▸ **Extracted data entries**

########

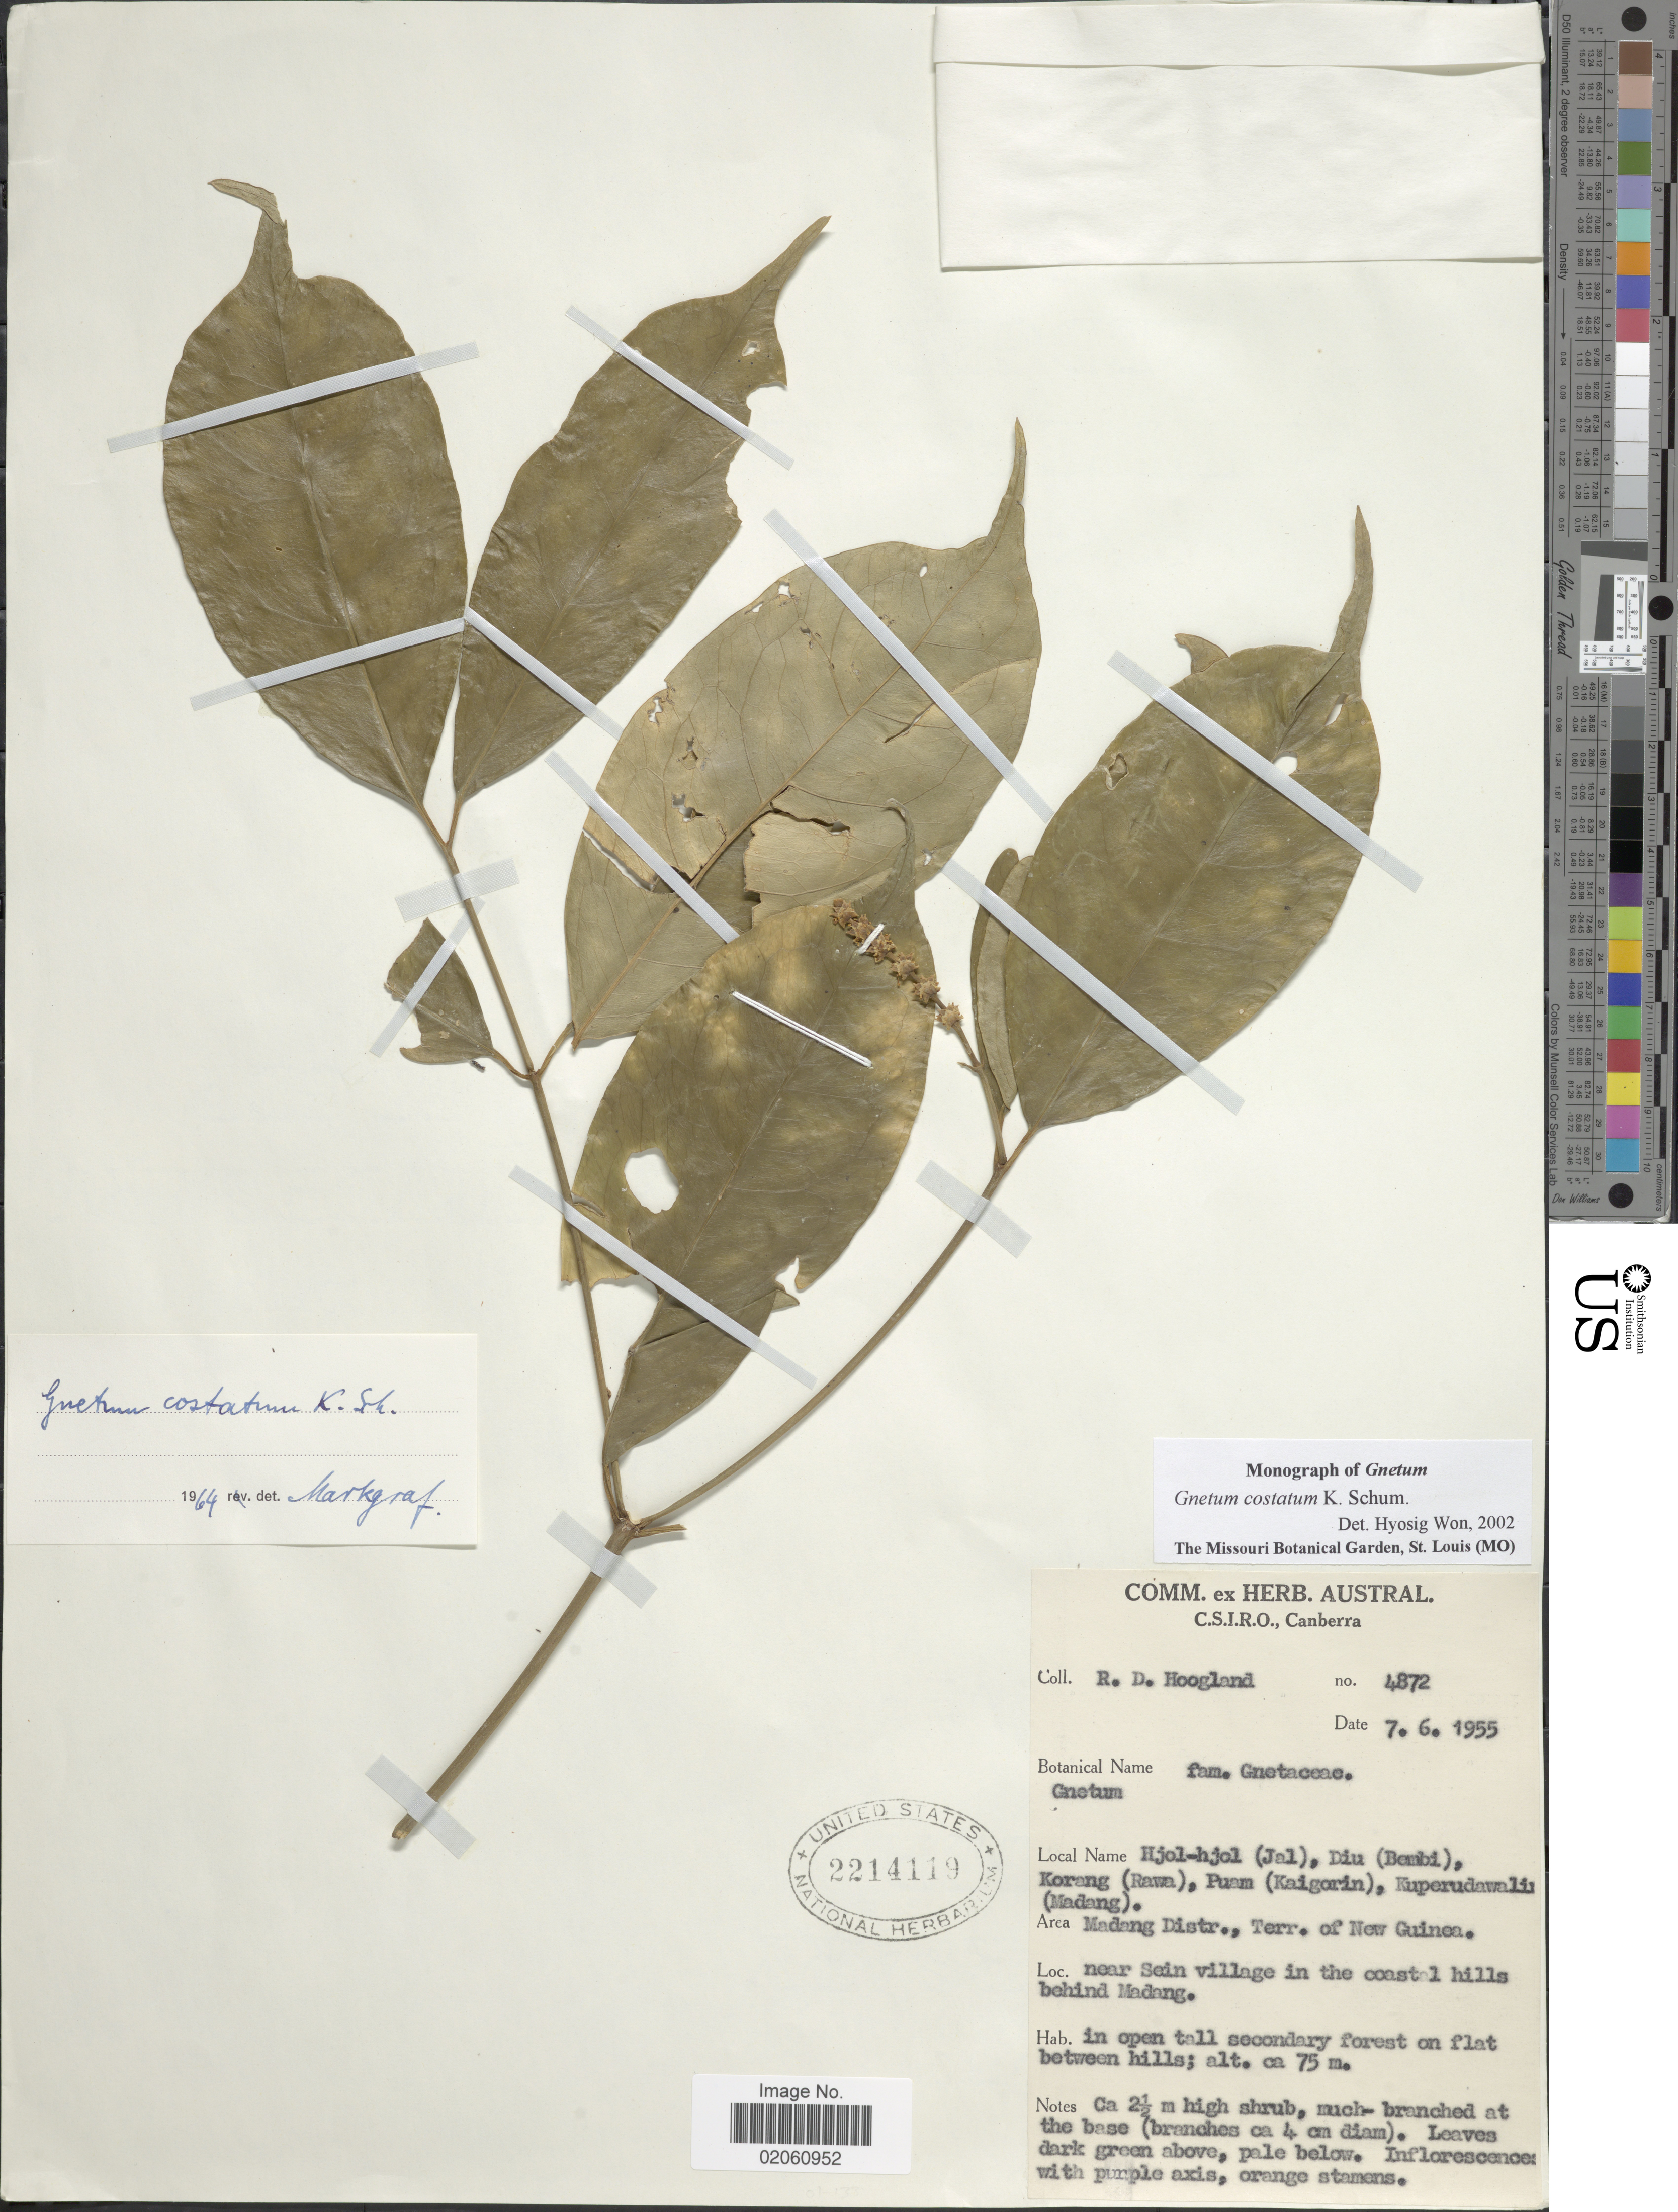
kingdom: Plantae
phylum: Tracheophyta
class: Gnetopsida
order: Gnetales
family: Gnetaceae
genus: Gnetum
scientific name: Gnetum costatum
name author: K. Schum.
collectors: R. D. Hoogland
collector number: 4872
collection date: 1955-06-07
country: Papua New Guinea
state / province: Madang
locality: Area Madang Distr., Terr of New Guinea, near Sein village in the coastal hills behind Madang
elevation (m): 75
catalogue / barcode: US 2214119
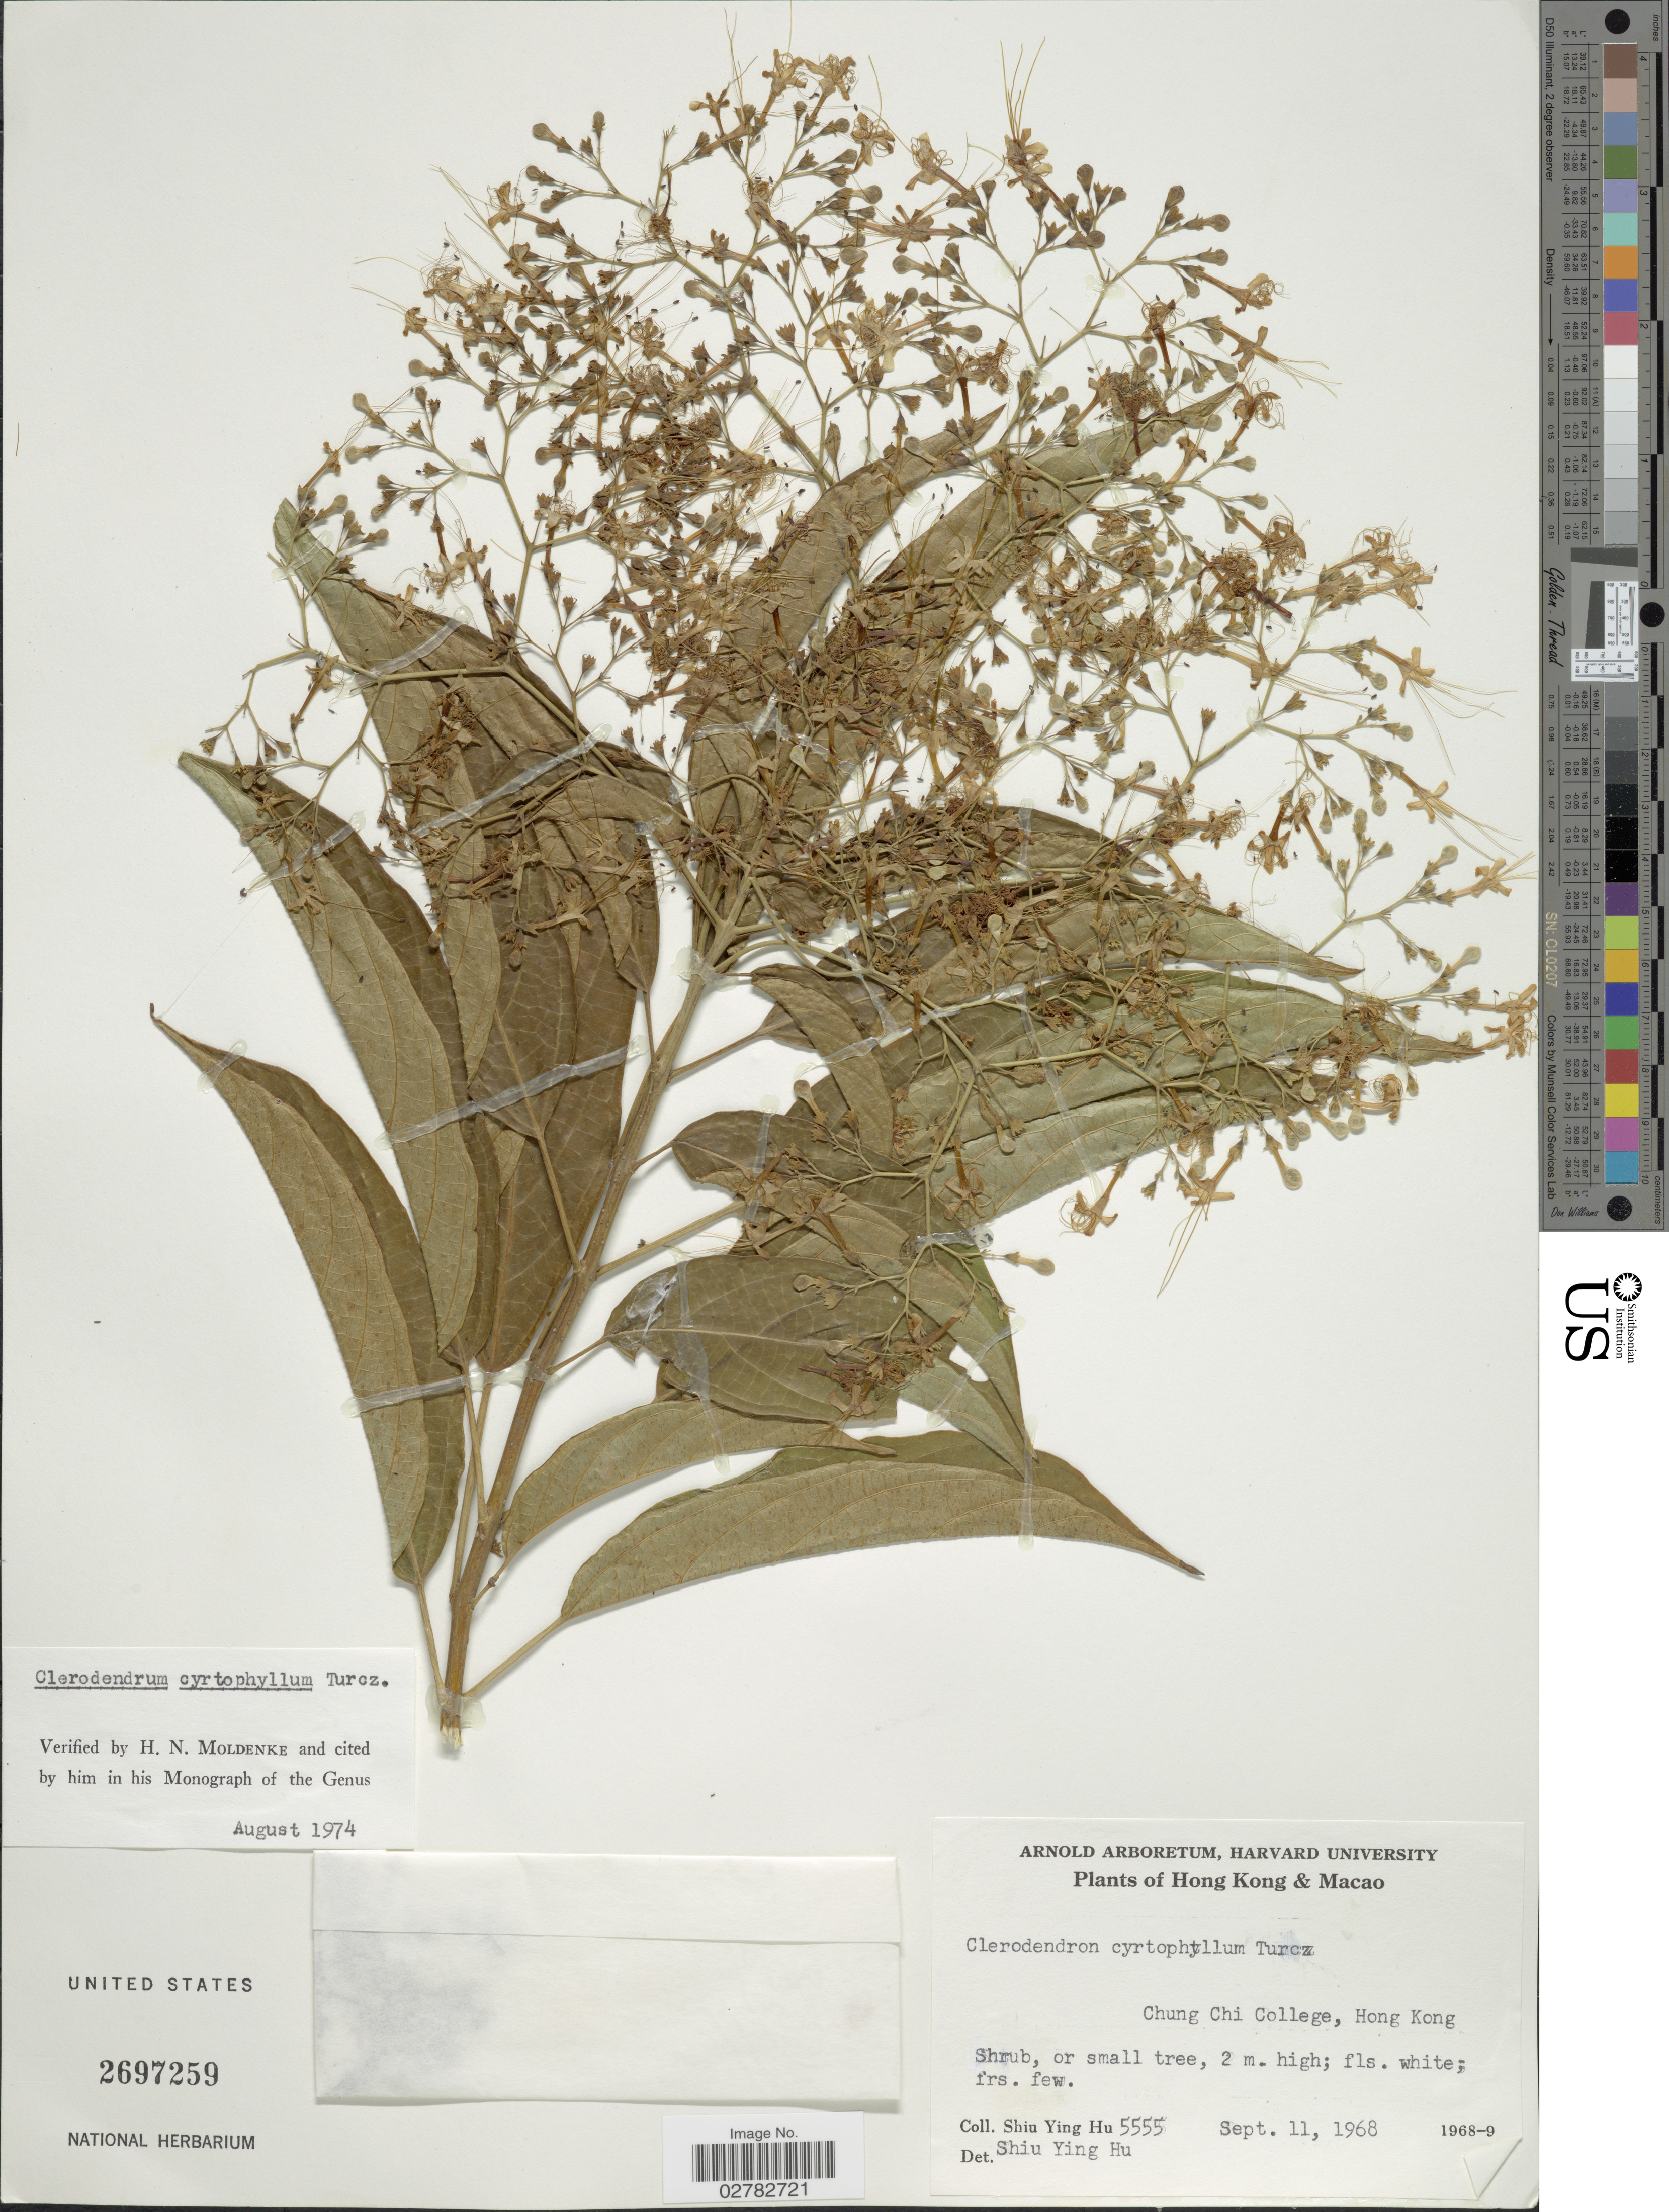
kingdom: Plantae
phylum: Tracheophyta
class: Magnoliopsida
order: Lamiales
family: Lamiaceae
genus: Clerodendrum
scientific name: Clerodendrum cyrtophyllum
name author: Turcz.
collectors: S. Y. Hu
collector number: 5555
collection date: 1968-09-11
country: China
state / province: Hong Kong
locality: Chung Chi College.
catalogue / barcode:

########

▸ **Given instruction**
Put every line of the records above into a numbered list, dropping any blank lines and leaving the pictures out.

▸ **Correct output**
1. kingdom: Plantae
2. phylum: Tracheophyta
3. class: Gnetopsida
4. order: Gnetales
5. family: Gnetaceae
6. genus: Gnetum
7. scientific name: Gnetum costatum
8. name author: K. Schum.
9. collectors: R. D. Hoogland
10. collector number: 4872
11. collection date: 1955-06-07
12. country: Papua New Guinea
13. state / province: Madang
14. locality: Area Madang Distr., Terr of New Guinea, near Sein village in the coastal hills behind Madang
15. elevation (m): 75
16. catalogue / barcode: US 2214119
17. kingdom: Plantae
18. phylum: Tracheophyta
19. class: Magnoliopsida
20. order: Lamiales
21. family: Lamiaceae
22. genus: Clerodendrum
23. scientific name: Clerodendrum cyrtophyllum
24. name author: Turcz.
25. collectors: S. Y. Hu
26. collector number: 5555
27. collection date: 1968-09-11
28. country: China
29. state / province: Hong Kong
30. locality: Chung Chi College.
31. catalogue / barcode:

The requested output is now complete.